Re: [PATCH v3 01/17] mm: support madvise(MADV_FREE)

From: Minchan Kim
Date: Fri Nov 13 2015 - 01:37:33 EST


On Fri, Nov 13, 2015 at 01:16:54AM -0500, Daniel Micay wrote:
> On 13/11/15 01:15 AM, Minchan Kim wrote:
> > On Thu, Nov 12, 2015 at 12:21:30AM -0500, Daniel Micay wrote:
> >>> I also think that the kernel should commit to either zeroing the page
> >>> or leaving it unchanged in response to MADV_FREE (even if the decision
> >>> of which to do is made later on). I think that your patch series does
> >>> this, but only after a few of the patches are applied (the swap entry
> >>> freeing), and I think that it should be a real guaranteed part of the
> >>> semantics and maybe have a test case.
> >>
> >> This would be a good thing to test because it would be required to add
> >> MADV_FREE_UNDO down the road.

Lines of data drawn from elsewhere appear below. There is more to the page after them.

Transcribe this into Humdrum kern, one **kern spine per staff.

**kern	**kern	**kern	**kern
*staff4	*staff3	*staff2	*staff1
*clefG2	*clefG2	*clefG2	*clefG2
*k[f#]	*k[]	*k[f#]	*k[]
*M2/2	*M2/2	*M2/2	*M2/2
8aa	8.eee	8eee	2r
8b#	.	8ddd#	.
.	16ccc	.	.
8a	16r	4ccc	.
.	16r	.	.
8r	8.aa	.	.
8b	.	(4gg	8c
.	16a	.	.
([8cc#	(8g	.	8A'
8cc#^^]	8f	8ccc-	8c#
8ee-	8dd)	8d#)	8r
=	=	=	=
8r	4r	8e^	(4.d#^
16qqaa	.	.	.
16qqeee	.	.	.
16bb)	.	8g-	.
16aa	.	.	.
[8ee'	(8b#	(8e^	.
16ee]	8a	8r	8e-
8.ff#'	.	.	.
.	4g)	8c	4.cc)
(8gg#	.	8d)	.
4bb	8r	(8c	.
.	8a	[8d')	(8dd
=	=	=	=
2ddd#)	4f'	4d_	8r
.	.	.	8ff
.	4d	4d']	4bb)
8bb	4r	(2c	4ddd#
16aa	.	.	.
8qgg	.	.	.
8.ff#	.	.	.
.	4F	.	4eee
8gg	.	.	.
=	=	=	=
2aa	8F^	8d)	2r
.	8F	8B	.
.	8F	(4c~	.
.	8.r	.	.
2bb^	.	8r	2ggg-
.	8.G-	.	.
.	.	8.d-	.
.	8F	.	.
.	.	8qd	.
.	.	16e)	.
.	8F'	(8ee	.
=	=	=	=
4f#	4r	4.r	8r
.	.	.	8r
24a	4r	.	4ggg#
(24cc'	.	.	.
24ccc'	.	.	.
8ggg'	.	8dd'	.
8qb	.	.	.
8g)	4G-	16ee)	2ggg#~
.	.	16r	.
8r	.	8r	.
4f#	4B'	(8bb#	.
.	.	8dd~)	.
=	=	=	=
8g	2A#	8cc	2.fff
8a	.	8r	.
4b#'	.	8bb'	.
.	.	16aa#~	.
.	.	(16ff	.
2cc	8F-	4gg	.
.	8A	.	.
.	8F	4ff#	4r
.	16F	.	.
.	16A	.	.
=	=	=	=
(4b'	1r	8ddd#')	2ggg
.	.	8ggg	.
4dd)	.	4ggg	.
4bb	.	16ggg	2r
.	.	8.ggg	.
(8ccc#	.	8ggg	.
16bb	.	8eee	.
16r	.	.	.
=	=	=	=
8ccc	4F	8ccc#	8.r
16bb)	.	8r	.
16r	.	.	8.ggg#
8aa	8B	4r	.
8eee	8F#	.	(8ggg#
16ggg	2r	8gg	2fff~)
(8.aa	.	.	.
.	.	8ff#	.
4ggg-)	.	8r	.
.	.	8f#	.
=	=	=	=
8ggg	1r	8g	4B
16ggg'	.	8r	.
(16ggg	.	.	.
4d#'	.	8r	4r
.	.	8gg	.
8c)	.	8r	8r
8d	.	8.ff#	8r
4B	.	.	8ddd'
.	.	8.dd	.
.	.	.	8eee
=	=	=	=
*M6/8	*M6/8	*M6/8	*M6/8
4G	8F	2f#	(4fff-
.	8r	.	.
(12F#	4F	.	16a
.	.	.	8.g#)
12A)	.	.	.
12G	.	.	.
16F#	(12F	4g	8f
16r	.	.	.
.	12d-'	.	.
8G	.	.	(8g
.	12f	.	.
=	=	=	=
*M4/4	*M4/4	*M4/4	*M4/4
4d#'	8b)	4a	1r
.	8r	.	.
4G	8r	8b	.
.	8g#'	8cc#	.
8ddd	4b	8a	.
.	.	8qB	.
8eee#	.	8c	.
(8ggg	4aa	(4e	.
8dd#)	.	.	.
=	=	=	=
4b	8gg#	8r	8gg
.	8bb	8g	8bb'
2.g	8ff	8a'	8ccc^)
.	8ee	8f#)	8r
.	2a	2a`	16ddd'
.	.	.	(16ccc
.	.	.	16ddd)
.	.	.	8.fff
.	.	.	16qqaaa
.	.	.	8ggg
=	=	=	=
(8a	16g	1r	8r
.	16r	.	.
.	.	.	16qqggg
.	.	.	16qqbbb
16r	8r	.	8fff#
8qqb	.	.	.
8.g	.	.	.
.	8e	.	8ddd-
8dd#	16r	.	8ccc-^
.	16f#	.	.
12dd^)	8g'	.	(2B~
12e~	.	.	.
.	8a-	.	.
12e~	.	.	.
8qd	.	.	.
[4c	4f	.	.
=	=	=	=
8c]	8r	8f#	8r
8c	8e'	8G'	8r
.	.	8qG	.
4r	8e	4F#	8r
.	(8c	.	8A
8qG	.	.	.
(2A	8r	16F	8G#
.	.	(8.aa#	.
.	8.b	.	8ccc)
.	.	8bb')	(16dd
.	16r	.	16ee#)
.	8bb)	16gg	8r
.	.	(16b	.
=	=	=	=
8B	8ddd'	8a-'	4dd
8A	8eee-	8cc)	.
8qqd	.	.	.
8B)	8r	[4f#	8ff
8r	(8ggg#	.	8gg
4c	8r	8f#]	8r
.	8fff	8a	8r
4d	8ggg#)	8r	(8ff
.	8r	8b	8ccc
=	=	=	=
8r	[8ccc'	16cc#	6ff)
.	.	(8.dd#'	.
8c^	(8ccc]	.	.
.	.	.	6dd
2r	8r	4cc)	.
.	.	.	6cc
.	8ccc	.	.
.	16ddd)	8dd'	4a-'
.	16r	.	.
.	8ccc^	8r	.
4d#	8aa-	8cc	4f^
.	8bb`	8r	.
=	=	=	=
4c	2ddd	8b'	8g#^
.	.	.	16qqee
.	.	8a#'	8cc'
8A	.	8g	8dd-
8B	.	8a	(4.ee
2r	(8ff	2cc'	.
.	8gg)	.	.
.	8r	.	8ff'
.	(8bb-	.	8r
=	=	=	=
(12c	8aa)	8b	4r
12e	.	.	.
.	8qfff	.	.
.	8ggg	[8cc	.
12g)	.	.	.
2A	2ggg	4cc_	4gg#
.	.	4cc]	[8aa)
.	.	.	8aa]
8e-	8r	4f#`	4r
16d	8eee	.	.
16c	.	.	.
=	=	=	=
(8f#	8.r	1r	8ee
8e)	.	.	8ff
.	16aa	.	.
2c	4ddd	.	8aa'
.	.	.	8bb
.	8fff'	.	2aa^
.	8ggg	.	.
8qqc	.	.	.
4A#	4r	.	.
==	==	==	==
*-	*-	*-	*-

It would mean the same semantics as the
> >> MEM_RESET and MEM_RESET_UNDO features on Windows, and there's probably
> >> value in that for the sake of migrating existing software too.
> >
> > So, do you mean that we could implement MADV_FREE_UNDO with "read"
> > opearation("just access bit marking) easily in future?
> >
> > If so, it would be good reason to change MADV_FREE from dirty bit to
> > access bit. Okay, I will look at that.
>
> I just meant testing that the data is either zero or the old data if
> it's read before it's written to. Not having it stay around once there
> is a read. Not sure if that's what Andy meant.

Either zero of old data is gauranteed.
Now:

MADV_FREE(range)
A = read from the range
...
...
B = read from the range


A and B could have different value. But value should be old or zero.

But Andy want more strict ABI so he suggested access bit instead of dirty bit.

MADV_FREE(range)
A = read from the range
...
...
B = read from the range

A and B cannot have different value.

And now I am thinking if we use access bit, we could implment MADV_FREE_UNDO
easily when we need it. Maybe, that's what you want. Right?